In a long-awaited ruling, the high court agreed with the Court of Appeals that Bernard Bilski and Rand Warsaw’s application was too abstract to be considered worthy of establishing that its process for doing business was so unique as to be protectable by a patent.

But the nation’s highest court didn’t agree with an appeals court’s reasoning as to why. “The patent application here can be rejected under our precedents on the unpatentability of abstract ideas,” Justice Anthony Kennedy wrote for the court. “The court, therefore, need not define further what constitutes a patentable process.”

Patents for business processes became commonplace in the financial services industry after 1998 when the State Street Bank and Trust acquired a patent on a data processing system for its “hub and spoke” approach to mutual fund management. In that process, mutual funds would pool their assets in an investment portfolio (hub) organized as a partnership.

In the case reviewed by the Supreme Court, Bilski and Warsaw tried to patent a method of buying or selling energy at a fixed price based on expected weather conditions for a season. However, the U.S. Patent Office rejected their application on the grounds the process was too abstract to be patented.

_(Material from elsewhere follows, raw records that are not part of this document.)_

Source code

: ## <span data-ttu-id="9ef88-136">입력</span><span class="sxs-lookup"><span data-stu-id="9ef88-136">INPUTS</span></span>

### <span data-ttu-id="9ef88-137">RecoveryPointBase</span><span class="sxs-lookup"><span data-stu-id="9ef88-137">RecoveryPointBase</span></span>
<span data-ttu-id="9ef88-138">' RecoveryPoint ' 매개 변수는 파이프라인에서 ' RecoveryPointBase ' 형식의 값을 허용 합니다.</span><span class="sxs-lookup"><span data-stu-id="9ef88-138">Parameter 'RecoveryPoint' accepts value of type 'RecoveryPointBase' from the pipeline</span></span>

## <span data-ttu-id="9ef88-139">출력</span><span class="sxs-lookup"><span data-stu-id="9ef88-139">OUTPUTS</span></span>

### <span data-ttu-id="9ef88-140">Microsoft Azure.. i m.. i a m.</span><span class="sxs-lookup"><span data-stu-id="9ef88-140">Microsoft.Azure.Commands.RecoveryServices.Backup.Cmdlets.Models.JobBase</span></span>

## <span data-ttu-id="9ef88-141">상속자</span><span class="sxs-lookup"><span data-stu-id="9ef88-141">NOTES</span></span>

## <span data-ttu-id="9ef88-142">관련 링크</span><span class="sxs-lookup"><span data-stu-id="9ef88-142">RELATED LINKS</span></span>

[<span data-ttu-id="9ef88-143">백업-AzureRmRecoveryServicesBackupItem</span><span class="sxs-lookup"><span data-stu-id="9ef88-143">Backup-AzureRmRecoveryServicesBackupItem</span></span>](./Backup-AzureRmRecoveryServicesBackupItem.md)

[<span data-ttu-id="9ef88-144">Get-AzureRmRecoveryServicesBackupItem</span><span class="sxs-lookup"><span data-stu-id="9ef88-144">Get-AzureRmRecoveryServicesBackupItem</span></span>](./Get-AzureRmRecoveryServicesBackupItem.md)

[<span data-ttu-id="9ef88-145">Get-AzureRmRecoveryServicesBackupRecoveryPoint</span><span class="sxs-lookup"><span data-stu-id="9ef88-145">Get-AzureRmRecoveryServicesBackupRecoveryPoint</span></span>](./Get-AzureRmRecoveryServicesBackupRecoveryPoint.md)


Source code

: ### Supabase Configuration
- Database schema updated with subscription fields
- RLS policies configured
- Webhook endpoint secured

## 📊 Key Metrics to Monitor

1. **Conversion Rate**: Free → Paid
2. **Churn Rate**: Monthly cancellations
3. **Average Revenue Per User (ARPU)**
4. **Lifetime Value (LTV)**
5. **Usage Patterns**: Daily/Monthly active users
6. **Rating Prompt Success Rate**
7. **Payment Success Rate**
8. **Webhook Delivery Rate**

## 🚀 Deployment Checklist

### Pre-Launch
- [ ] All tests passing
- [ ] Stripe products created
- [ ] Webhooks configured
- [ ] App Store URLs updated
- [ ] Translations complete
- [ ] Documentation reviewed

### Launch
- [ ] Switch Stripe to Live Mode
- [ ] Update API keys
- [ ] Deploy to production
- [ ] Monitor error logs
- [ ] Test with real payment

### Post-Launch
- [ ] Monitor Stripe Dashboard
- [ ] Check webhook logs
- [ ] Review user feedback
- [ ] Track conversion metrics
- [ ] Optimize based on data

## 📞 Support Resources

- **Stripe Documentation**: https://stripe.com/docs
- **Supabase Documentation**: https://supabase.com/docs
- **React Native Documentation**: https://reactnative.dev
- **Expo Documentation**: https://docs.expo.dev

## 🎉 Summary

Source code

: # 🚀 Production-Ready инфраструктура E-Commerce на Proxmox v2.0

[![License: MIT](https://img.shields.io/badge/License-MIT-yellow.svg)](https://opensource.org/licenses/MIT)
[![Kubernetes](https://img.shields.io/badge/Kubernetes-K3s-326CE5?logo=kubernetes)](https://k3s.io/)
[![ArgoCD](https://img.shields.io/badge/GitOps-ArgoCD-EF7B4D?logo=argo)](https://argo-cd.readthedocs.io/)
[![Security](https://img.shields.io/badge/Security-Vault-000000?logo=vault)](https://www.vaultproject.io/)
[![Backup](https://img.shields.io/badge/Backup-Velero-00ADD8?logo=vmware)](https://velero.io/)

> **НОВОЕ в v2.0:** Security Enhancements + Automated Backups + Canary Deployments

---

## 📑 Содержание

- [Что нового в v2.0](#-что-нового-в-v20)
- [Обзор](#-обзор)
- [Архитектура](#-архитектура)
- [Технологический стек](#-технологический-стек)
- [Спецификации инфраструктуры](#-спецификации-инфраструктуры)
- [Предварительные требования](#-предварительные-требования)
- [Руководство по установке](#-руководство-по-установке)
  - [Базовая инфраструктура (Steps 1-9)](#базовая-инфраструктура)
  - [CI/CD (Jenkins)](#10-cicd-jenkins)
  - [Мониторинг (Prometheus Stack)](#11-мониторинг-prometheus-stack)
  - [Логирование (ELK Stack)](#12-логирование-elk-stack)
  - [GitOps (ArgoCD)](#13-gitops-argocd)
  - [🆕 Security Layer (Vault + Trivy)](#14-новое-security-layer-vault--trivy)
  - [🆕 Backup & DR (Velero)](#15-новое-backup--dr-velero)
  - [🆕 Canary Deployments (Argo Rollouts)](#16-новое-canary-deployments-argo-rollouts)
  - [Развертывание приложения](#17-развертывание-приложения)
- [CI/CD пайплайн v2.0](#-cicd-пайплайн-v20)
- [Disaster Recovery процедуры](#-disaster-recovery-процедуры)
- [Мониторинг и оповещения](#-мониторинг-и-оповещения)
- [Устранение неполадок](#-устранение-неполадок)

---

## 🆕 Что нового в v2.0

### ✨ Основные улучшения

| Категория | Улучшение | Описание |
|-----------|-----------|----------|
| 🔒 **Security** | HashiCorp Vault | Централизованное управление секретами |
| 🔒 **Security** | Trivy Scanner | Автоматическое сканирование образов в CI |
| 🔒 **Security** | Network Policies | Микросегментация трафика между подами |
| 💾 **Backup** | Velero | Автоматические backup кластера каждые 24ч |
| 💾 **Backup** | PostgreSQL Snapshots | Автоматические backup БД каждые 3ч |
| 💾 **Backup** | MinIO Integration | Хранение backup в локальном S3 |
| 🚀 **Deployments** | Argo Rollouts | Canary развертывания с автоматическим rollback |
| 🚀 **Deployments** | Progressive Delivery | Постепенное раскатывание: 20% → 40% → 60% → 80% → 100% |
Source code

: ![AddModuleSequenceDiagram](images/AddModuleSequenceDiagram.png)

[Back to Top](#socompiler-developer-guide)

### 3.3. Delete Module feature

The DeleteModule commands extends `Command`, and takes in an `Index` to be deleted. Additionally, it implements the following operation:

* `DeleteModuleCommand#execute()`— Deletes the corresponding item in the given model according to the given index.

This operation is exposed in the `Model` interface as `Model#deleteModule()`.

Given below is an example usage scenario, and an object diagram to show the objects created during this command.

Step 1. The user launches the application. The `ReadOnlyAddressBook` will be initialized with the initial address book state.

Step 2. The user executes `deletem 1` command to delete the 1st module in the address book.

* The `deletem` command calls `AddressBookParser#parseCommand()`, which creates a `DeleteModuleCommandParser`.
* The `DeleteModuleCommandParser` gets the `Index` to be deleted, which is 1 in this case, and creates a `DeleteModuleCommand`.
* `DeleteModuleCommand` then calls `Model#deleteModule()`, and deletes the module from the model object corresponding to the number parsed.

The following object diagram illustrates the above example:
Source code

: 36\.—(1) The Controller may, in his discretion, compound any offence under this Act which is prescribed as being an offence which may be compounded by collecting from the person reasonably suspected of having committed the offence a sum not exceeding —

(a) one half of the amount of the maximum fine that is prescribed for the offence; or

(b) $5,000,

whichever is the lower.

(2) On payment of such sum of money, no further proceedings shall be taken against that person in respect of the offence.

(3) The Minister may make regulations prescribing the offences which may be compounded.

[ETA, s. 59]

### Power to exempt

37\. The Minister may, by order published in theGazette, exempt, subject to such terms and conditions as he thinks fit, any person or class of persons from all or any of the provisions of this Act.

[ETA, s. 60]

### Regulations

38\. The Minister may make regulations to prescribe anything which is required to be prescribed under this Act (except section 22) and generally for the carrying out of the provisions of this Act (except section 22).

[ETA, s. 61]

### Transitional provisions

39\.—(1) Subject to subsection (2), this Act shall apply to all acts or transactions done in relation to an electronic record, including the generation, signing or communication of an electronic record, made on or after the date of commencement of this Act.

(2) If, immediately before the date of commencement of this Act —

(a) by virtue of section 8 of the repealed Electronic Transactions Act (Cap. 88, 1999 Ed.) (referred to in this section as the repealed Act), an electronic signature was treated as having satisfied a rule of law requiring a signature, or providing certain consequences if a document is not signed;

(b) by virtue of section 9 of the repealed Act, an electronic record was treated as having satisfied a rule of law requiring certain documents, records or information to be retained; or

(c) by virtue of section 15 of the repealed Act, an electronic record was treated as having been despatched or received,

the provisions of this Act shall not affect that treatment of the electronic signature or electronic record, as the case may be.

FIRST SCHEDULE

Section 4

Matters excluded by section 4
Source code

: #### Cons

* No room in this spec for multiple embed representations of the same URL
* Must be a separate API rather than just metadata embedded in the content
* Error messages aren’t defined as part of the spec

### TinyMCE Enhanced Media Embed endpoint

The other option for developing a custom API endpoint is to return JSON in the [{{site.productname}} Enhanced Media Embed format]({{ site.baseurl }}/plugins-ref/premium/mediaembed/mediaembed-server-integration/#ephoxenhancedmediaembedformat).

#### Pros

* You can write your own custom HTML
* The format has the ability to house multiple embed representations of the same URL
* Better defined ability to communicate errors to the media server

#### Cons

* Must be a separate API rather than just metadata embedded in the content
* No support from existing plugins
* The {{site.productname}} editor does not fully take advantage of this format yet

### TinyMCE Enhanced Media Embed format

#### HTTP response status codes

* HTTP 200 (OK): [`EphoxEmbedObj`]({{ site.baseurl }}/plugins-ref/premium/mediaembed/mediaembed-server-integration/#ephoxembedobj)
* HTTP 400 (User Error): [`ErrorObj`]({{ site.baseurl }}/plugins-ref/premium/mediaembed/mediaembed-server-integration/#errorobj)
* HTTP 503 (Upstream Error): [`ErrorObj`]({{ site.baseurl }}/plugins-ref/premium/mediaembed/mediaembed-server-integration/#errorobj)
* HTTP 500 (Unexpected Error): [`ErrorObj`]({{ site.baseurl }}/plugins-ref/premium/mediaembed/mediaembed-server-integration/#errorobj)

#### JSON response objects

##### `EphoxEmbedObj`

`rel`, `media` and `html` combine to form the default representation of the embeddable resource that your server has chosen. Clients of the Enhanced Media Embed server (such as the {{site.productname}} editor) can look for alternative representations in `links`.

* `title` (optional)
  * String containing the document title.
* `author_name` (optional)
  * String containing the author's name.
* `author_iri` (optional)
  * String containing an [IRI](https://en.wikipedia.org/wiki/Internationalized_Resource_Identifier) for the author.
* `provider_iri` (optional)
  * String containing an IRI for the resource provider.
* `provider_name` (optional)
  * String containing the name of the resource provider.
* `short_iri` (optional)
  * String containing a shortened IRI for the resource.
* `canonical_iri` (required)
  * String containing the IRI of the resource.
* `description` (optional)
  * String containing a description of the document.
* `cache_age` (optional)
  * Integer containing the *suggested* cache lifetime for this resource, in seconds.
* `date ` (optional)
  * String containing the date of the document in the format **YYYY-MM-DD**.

Bilski and Warsaw took their claim to the U.S. Court of Appeals in the Federal Court, which upheld the Patent Office’s decision last year. The appeals court was careful not to explicitly overturn the decision on State Street saying its patent claim was for a computer that administers a master-feeder structure for mutual funds, rather than the business method itself.The appeals court did not rule on whether State Street’s claim would pass its new litmus test which said that a process cannot be patented unless it is “tied to a particular machine or apparatus” or it “transforms a particular article into a different state or thing.” In their request for a patent, Bilski and Rand acknowledged that their method was not limited to any one computer.

Kennedy wrote that “the machine-or-transformation test would create uncertainty as to the patentability of software, advanced diagnostic medicine techniques and inventions based on linear programming, data compression and the manipulation of digital signals.”